I had the pleasure of working with Becky on the Civil Justice Improvements Committee and, through that experience, had the opportunity to witness what she brings to the table. For me, Becky’s greatest strength lies in her ability to listen carefully to differing ideas and views, and then synthesize and capsulize those ideas in a cogent and streamlined manner. In leading the discussions, she asked committee members to both think outside of the box and at the same time remain practical. As a result, she ultimately helped the committee produce a product that was accessible and politically feasible for states throughout the country while at the same time highly innovative. As a former judge, she understood the parameters of what a judicial system can and cannot do, which was also incredibly helpful in delivering the final product. As a direct result of Becky’s contributions to this project, civil justice has been advanced in ways that would have been unfathomable even five years ago. 

Nathan Hecht

To begin to measure their contributions, ask yourself: what was pre-IAALS, pre-Becky Kourlis? I’d say a civil justice system stuck in the mid-twentieth century, ill-fitting the public it served, and contentedly so. The Federal Rules of Civil Procedure, effective in 1938, and eventually adopted in most states, delivered all the reform we would ever need. But as dockets multiplied by orders of magnitude, as cases became both simpler and more complex, and as technology was relentlessly changing everything, the need for reform grew pressing. Interestingly, IAALS was formed, with Becky at the helm, 100 years after Roscoe Pound’s speech to the American Bar Association on The Causes of Popular Dissatisfaction with the Administration of Justice, which launched the 20th century reform efforts.

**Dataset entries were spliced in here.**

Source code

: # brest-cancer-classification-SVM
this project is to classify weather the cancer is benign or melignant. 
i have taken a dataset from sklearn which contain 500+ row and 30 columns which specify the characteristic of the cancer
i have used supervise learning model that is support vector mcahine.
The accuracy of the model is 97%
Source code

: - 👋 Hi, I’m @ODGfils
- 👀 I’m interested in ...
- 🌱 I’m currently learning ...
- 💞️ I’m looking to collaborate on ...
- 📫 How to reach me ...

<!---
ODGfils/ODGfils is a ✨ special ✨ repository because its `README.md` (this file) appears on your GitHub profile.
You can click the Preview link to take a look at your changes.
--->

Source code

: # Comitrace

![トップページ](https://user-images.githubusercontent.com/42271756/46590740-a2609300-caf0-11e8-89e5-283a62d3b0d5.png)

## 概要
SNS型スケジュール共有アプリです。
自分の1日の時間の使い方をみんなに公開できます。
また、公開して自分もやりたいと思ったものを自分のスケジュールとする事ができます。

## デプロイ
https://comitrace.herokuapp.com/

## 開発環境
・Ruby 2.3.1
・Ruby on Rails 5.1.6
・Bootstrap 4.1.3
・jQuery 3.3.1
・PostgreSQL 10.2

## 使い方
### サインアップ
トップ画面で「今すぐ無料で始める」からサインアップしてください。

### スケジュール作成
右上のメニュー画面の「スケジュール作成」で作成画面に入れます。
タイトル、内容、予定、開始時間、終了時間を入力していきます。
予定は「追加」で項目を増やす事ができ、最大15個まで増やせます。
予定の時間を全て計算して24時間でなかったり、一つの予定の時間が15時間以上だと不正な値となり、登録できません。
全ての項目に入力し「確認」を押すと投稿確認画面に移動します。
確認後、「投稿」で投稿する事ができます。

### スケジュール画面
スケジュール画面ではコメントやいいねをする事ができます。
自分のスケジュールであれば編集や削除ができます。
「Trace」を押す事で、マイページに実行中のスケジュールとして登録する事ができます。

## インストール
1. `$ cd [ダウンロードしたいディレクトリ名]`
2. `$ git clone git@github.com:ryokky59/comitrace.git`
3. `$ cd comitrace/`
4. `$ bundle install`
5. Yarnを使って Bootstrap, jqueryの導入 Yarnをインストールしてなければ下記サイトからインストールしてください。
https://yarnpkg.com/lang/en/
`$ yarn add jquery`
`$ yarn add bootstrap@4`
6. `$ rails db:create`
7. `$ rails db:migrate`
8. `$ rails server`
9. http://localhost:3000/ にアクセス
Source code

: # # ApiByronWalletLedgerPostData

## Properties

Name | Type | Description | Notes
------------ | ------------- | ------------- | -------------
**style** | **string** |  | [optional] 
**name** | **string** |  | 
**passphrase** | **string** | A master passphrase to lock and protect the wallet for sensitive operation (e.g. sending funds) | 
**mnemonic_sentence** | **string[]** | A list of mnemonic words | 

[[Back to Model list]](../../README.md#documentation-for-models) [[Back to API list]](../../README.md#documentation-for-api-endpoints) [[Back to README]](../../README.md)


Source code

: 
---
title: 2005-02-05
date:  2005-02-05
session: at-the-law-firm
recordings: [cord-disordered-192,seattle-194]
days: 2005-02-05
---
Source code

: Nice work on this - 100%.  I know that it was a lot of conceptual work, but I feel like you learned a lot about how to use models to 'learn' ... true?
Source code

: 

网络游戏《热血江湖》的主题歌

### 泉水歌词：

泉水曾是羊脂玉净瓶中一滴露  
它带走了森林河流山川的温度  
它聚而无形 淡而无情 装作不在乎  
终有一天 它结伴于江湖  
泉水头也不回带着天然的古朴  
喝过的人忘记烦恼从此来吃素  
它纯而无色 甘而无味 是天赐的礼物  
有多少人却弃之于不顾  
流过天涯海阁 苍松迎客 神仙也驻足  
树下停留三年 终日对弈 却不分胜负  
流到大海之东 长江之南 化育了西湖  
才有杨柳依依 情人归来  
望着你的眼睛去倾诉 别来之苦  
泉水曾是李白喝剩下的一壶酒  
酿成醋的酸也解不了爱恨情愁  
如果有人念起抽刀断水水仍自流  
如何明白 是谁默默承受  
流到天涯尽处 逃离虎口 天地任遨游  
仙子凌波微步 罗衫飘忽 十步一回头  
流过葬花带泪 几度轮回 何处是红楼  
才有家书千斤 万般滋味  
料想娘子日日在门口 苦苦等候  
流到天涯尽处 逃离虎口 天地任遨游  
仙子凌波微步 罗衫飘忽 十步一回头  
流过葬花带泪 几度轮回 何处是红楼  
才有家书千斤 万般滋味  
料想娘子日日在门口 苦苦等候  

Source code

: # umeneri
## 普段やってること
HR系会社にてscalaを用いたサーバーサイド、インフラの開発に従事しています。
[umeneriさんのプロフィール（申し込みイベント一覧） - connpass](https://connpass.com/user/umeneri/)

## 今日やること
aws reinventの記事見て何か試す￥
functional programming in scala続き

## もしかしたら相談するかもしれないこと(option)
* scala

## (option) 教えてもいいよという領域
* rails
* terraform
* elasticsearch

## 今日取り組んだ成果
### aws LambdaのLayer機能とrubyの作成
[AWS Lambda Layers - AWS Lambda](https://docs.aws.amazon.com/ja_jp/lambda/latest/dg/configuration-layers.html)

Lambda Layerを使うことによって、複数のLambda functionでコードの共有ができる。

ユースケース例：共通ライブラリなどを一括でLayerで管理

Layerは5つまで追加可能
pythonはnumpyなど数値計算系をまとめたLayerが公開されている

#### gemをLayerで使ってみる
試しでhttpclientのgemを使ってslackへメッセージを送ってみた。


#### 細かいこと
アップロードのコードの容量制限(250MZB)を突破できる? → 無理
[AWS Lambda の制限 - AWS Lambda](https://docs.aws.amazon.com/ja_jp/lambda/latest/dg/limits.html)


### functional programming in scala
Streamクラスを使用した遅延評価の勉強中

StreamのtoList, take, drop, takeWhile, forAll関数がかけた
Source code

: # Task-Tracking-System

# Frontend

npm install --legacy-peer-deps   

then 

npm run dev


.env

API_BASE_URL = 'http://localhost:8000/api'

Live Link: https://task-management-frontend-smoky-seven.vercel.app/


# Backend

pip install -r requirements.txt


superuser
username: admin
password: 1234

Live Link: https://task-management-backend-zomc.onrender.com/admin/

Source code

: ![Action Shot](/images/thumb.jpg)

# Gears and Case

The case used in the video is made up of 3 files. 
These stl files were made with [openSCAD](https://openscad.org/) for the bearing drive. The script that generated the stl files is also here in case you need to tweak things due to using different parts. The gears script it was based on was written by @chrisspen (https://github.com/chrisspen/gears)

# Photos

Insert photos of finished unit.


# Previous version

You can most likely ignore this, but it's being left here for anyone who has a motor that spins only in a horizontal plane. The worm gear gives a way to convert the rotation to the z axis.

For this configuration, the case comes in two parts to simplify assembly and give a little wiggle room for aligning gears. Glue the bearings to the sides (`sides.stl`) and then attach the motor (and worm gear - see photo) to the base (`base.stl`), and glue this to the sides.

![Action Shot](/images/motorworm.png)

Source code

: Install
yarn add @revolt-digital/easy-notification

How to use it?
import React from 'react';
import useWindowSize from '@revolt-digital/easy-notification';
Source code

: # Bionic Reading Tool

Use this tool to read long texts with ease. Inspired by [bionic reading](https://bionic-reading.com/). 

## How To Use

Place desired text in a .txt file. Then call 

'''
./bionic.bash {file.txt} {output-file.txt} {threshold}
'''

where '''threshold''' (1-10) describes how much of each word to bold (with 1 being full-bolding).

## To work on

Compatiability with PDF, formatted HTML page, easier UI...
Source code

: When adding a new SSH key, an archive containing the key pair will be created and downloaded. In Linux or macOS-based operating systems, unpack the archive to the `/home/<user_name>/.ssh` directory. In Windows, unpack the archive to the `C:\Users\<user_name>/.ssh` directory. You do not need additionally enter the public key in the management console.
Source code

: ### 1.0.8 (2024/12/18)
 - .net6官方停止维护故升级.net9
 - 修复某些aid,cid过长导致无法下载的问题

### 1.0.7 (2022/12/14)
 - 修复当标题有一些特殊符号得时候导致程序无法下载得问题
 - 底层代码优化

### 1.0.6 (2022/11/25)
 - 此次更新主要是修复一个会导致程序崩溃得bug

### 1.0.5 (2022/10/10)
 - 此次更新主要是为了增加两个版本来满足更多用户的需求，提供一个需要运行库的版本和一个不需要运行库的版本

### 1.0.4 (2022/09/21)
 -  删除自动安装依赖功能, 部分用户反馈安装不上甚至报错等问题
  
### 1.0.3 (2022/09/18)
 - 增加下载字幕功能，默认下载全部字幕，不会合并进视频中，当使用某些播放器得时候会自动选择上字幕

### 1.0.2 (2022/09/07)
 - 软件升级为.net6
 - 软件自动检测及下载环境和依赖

IAALS provided a place to talk, look, and do—a forum to discuss deficiencies in the civil justice system, a resource to study promising reforms, and perhaps most importantly, concrete proposals to get them done. Data, wisdom, and practicality are all essentials. But the system is so complex in structure and operation, IAALS would get nowhere without the advice and assistance of the best minds on the subjects. How to involve them? Enter Becky. Who can tell her no? Has anyone ever seen her told no? Nothing is so inspiring as a charismatic proponent of a worthy cause.

IAALS was formed to answer popular criticism of the legal system that was unfair and wrong, to rededicate its participants to cleaning their own house and rebuilding when necessary, and to produce results that will build public confidence in justice. Much good has been done. Much work remains. IAALS is on the case. Thanks to Becky.